Fernando II de Aragón

Born on 10 March 1452 in Sos, in the northwest of the province of Zaragoza in Aragon; died on 23 January 1516 in Madrigalejo. Fernando was king of Aragon, Castile, Sicily, Naples, Sardinia, and Navarre. From 1506 until his death in 1516, he served as regent of the Crown of Castile, due to the incapacity of his daughter Juana to rule following the death of her husband, Felipe el Hermoso. Fernando and his wife Isabel were the first monarchs to rule both Castile and Aragon, and they became known as the Catholic Monarchs and the Kings of Spain.

He was a son of Juan II of Aragon, known as el Grande or Juan sin Fe, and his second wife, Juana Enriquez. He was born on Aragonese territory according to the wishes of his mother, while she was in Navarre due to the disputes between her stepson Carlos and her husband Juan. She moved to Sos in Aragon, just across the border, to give birth.

When he was only six years old, he received from his father the titles Duke of Montblanch — a title associated with royal succession — and Count of Ribagorza, a now-defunct county in the Pyrenees. After the death of his half-brother, Carlos de Viana, he became heir to the Aragonese crown.

He married Isabel on 18 October 1469, in the residence of Juan Vivero in Valladolid.

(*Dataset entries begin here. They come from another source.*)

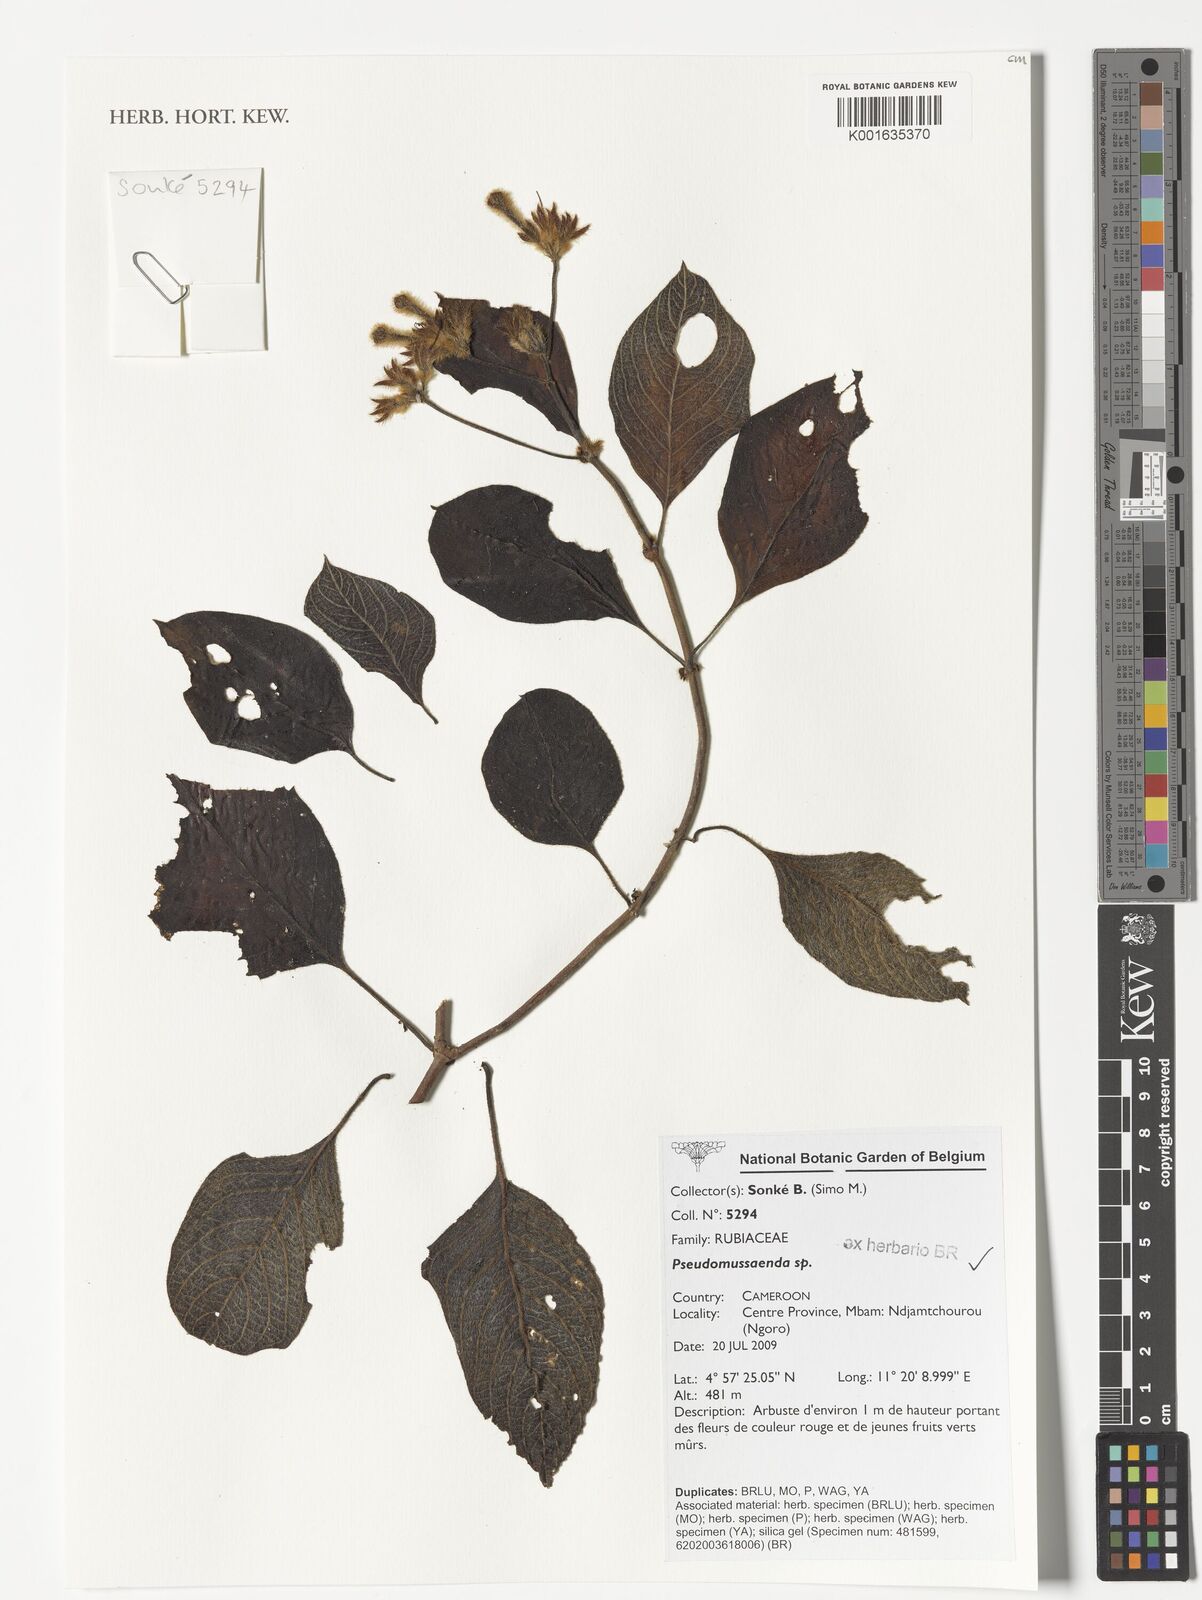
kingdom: Plantae
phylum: Tracheophyta
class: Magnoliopsida
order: Gentianales
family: Rubiaceae
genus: Pseudomussaenda
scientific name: Pseudomussaenda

The marriage had to be secretly arranged because the required Papal bull had not yet been issued and Enrique IV had not given his consent. The Papal bull was essential due to the close kinship between Isabel and Fernando, while Enrique’s approval was required under the terms negotiated at Guisando in 1468: Isabel was to marry whomever the king selected, though she retained the right to refuse his choice. Without Enrique’s consent, Isabel risked losing her claim to the throne.

Fernando 2

Through his marriage to Isabel and following the death of Enrique IV, Isabel and Fernando became Queen and King of Castile, over which Fernando ruled iure uxoris—by right of his wife. In 1479, upon the death of his father, Fernando also became King of Aragon, where Isabel co-ruled alongside him. Their marriage was, of course, politically motivated. Fernando caused Isabel great sorrow through frequent infidelities with various women. Nevertheless, it is widely acknowledged that their relationship was marked by profound and mutual love. Together, Fernando and Isabel had six children: Isabel (1470), Juan (1478), Juana (1479), Maria (1482), Catalina (1485), and a son who was stillborn in 1475.

During his marriage to Isabel, Fernando fathered four additional children with four different women:

  • Alonso (1471), with Aldonza Ruiz de Ivorra, a Catalan noblewoman from Cervera
  • Juana Maria de Aragón (1471), with Juana Nicolás, a commoner with whom he had a brief encounter in the town of Tárrega
  • Maria Esperanza (1477), with Toda de Larrea, a noblewoman from Biscay
  • María Blanca (1483), with Juana Pereira, a noblewoman from Portugal

Fernando’s life was largely defined by a series of military campaigns. After the death of Enrique IV, a war broke out between supporters of the Catholic Monarchs and those of Juana la Beltraneja: the Castilian War of Succession (1475–1479). This conflict ended with the Treaty of Alcáçovas, in which Isabel and Fernando were recognized as monarchs of Castile in exchange for certain concessions to Portugal. With France—long a traditional enemy of Aragon—there were battles over the border regions of Cerdanya and Roussillon. These territories had been annexed by France in 1463 and were recovered in 1493 through the Treaty of Barcelona. During the Reconquista, the campaign to conquer the last Moorish stronghold from 1482 to 1494, Fernando demonstrated his strategic prowess by bringing the Kingdom of Granada under Spanish control. In Italy, he achieved success by expelling the French from Naples in 1505 with an army led by Gonzalo Fernández de Córdoba, known as El Gran Capitán, thereby securing Naples as Aragonese territory.